I just read this. I liked it. It put some bit of anguish I've been having into clearer words than I could.

My Stata code between 2000 and 2006 consisted exclusively of do-files that put to work either standard Stata commands or user-written commands from the SSC. There was not a single program definition anywhere and things worked alright. These do-files were pretty elaborate and their functionality overlapped a fair bit, but that was never that much of an inconvenience.

Then in early 2007, during my brief tenure at RTI Health Solutions, that way of working showed its limitations when I tried to program in plain Stata matrices something that was normally being done in GAUSS. It had to do with the design of factorial experiments and my project ended in an instructive kind of failure, because it got me started on using Stata programs. I still like those things. I can define them once and then nest and have them call each other every which way to my heart's content. They take arguments, return values, and generally they make you feel like a real programmer.

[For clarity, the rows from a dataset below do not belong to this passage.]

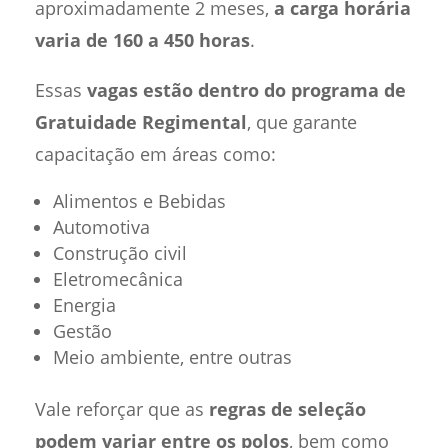
aproximadamente 2 meses,
a carga horária
varia de 160 a 450 horas
.
Essas
vagas estão dentro do programa de
Gratuidade Regimental
, que garante
capacitação em áreas como:
Alimentos e Bebidas
Automotiva
Construção civil
Eletromecânica
Energia
Gestão
Meio ambiente, entre outras
Vale reforçar que as
regras de seleção
podem variar entre os polos
, bem como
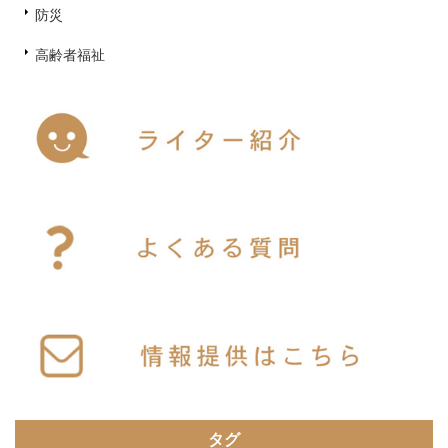
防災
高齢者福祉
タグ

Then in 2008 I had my introduction to C++, and the instructions were clear: break down a problem in small morsels; use as many functions as you need; if a function definition fills up a screen, it's way too big, so break it down further; encapsulation is a good thing. Then came header files, namespaces, classes, templates, the works. It was an extreme kind of validation of the way I had started to do business, and my enthusiasm for modular code only grew from there.

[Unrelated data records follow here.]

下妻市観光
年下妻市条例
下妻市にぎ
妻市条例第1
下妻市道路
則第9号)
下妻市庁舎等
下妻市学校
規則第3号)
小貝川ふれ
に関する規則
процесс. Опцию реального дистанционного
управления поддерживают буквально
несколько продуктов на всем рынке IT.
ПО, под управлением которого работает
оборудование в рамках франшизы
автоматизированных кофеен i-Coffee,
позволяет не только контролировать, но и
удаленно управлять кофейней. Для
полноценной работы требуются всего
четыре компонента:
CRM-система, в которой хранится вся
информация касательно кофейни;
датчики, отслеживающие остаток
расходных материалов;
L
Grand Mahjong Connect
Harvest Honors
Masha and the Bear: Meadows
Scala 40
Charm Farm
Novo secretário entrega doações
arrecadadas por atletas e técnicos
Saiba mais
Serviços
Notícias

Then, about a year ago, I started running into problems. Component programs can be debugged individually, sure, and you only need to fix them once, in one place, which is great. In fact, if they're small and simple enough, you don't even need to do that; they just work. But with complicated projects you're going to have so many interlocked small and simple programs that it will just be too hard to keep tabs on which programs call which, where, and why. It's also pretty expensive to write them in such a way that they can talk with not just one other program, but are truly universal within the context of the given problem.

So I'm not sure anymore that I would recommend my way of writing Stata code to everybody. It still has its uses, but I can see a growing number of circumstances where it's simply not worth the trouble.